- What you need to do
Begin with the first line of the entries below and reproduce each line exactly, ending with the line that holds "Как сделать правильный".

- Data extract
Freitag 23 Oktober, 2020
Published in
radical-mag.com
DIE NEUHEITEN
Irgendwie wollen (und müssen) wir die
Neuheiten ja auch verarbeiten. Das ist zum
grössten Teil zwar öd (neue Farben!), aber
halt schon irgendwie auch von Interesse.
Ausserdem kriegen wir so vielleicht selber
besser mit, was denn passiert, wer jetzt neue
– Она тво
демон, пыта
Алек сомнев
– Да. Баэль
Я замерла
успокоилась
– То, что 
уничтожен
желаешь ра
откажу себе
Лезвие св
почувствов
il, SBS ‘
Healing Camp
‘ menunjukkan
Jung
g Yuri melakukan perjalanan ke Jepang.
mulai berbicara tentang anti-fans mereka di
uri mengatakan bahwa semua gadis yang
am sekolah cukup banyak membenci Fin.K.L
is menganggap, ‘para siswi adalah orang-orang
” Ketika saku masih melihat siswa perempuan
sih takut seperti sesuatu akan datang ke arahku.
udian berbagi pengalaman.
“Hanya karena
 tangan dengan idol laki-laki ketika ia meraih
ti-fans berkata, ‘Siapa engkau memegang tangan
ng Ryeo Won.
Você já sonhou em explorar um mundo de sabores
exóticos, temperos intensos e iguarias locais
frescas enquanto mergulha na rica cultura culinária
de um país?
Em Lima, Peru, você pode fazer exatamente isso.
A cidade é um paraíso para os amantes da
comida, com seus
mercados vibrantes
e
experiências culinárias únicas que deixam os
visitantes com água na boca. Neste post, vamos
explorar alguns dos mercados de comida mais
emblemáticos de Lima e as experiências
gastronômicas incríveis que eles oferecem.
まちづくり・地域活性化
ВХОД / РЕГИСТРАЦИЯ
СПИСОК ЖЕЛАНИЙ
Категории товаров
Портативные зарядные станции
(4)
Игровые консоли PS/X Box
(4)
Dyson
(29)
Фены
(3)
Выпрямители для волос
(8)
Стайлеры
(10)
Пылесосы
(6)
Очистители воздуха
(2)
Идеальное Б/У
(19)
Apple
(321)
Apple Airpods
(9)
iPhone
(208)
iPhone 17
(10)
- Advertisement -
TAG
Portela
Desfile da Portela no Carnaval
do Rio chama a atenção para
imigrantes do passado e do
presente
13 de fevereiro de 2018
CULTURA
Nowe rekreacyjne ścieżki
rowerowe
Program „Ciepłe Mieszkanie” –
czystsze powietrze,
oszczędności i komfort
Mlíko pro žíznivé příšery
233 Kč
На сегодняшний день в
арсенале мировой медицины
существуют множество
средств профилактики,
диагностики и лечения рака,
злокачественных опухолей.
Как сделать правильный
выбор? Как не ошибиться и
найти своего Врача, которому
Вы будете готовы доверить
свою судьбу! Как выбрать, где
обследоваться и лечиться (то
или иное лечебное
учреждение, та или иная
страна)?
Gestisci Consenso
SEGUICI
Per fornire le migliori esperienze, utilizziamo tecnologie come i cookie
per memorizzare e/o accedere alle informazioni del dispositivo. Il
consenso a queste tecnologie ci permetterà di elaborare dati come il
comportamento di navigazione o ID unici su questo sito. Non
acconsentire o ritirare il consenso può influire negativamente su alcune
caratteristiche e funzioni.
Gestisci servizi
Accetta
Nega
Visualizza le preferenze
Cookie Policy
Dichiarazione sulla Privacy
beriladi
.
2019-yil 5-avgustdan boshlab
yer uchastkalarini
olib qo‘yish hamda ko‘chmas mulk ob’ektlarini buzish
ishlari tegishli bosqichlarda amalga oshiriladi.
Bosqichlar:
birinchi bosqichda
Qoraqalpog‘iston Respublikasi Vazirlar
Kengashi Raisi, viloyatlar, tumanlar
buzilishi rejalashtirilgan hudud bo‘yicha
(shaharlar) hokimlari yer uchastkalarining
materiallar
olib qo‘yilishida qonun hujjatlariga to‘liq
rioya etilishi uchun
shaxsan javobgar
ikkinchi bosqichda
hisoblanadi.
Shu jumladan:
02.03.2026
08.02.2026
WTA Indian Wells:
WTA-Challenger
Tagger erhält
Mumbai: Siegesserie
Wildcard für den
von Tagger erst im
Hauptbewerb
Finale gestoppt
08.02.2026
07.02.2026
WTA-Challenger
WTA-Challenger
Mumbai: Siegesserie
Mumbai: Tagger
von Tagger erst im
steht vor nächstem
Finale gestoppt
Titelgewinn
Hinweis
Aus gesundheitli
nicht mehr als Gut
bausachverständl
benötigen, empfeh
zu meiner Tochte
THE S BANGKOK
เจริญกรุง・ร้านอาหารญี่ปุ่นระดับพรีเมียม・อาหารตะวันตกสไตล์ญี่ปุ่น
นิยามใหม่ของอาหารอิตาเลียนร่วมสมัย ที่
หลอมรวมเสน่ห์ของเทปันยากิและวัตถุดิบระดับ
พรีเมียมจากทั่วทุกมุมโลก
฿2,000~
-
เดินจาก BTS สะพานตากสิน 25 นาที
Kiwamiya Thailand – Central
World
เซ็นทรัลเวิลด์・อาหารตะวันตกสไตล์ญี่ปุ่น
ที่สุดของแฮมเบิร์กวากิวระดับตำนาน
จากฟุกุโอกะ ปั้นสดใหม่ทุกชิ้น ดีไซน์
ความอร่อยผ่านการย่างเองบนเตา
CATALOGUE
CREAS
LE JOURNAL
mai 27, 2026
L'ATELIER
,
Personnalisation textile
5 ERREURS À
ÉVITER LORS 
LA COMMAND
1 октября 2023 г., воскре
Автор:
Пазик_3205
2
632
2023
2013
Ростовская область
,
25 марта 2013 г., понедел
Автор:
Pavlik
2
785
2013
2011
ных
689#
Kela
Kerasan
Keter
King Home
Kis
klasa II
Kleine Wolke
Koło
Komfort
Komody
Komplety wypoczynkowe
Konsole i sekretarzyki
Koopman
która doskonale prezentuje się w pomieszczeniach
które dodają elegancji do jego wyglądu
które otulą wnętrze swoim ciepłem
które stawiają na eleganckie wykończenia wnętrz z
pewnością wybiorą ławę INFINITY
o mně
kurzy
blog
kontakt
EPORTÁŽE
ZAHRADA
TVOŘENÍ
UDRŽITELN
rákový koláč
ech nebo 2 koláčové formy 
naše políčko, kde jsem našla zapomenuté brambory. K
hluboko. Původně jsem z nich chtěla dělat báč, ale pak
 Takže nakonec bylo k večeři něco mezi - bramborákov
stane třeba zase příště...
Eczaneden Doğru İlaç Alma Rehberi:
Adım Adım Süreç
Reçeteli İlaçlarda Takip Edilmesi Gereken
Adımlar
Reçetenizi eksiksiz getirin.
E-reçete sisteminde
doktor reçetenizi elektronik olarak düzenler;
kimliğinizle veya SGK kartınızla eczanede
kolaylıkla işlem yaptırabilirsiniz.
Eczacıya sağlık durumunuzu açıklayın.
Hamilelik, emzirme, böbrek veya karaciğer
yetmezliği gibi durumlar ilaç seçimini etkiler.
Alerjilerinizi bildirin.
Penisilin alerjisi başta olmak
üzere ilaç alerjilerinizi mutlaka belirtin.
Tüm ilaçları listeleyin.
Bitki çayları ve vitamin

- Task result
Freitag 23 Oktober, 2020
Published in
radical-mag.com
DIE NEUHEITEN
Irgendwie wollen (und müssen) wir die
Neuheiten ja auch verarbeiten. Das ist zum
grössten Teil zwar öd (neue Farben!), aber
halt schon irgendwie auch von Interesse.
Ausserdem kriegen wir so vielleicht selber
besser mit, was denn passiert, wer jetzt neue
– Она тво
демон, пыта
Алек сомнев
– Да. Баэль
Я замерла
успокоилась
– То, что 
уничтожен
желаешь ра
откажу себе
Лезвие св
почувствов
il, SBS ‘
Healing Camp
‘ menunjukkan
Jung
g Yuri melakukan perjalanan ke Jepang.
mulai berbicara tentang anti-fans mereka di
uri mengatakan bahwa semua gadis yang
am sekolah cukup banyak membenci Fin.K.L
is menganggap, ‘para siswi adalah orang-orang
” Ketika saku masih melihat siswa perempuan
sih takut seperti sesuatu akan datang ke arahku.
udian berbagi pengalaman.
“Hanya karena
 tangan dengan idol laki-laki ketika ia meraih
ti-fans berkata, ‘Siapa engkau memegang tangan
ng Ryeo Won.
Você já sonhou em explorar um mundo de sabores
exóticos, temperos intensos e iguarias locais
frescas enquanto mergulha na rica cultura culinária
de um país?
Em Lima, Peru, você pode fazer exatamente isso.
A cidade é um paraíso para os amantes da
comida, com seus
mercados vibrantes
e
experiências culinárias únicas que deixam os
visitantes com água na boca. Neste post, vamos
explorar alguns dos mercados de comida mais
emblemáticos de Lima e as experiências
gastronômicas incríveis que eles oferecem.
まちづくり・地域活性化
ВХОД / РЕГИСТРАЦИЯ
СПИСОК ЖЕЛАНИЙ
Категории товаров
Портативные зарядные станции
(4)
Игровые консоли PS/X Box
(4)
Dyson
(29)
Фены
(3)
Выпрямители для волос
(8)
Стайлеры
(10)
Пылесосы
(6)
Очистители воздуха
(2)
Идеальное Б/У
(19)
Apple
(321)
Apple Airpods
(9)
iPhone
(208)
iPhone 17
(10)
- Advertisement -
TAG
Portela
Desfile da Portela no Carnaval
do Rio chama a atenção para
imigrantes do passado e do
presente
13 de fevereiro de 2018
CULTURA
Nowe rekreacyjne ścieżki
rowerowe
Program „Ciepłe Mieszkanie” –
czystsze powietrze,
oszczędności i komfort
Mlíko pro žíznivé příšery
233 Kč
На сегодняшний день в
арсенале мировой медицины
существуют множество
средств профилактики,
диагностики и лечения рака,
злокачественных опухолей.
Как сделать правильный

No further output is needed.